> [Material shown]
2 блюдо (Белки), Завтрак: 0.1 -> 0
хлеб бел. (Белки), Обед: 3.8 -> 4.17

--

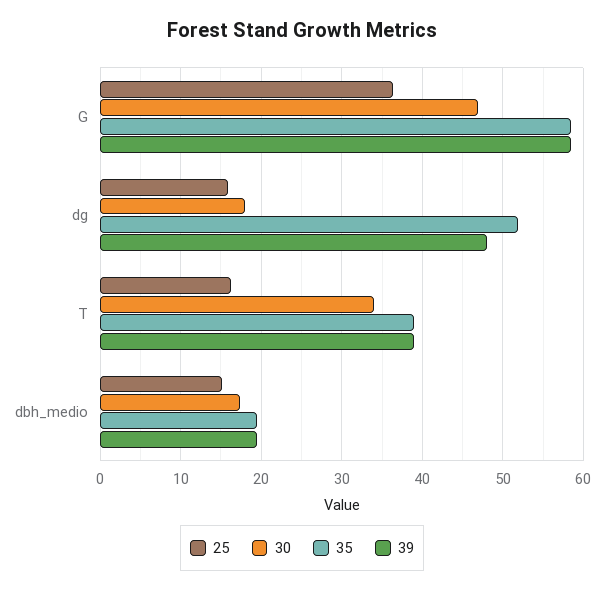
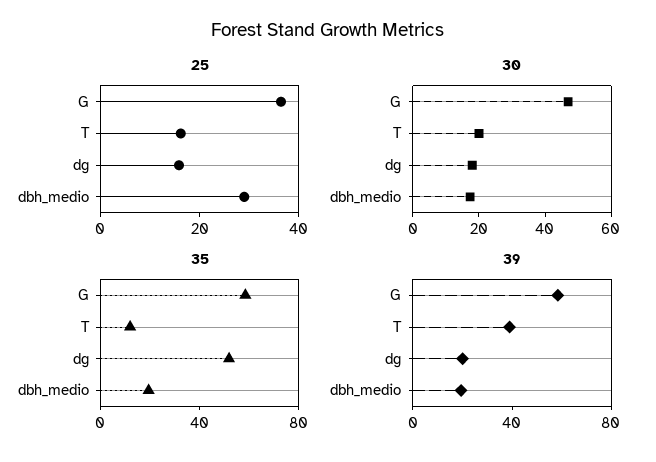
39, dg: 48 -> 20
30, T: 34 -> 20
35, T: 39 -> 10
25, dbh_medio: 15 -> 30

> [How to complete this task]
Find the word "Белки" in the material, then list each line that holds it.

> [Task response]
2 блюдо (Белки), Завтрак: 0.1 -> 0
хлеб бел. (Белки), Обед: 3.8 -> 4.17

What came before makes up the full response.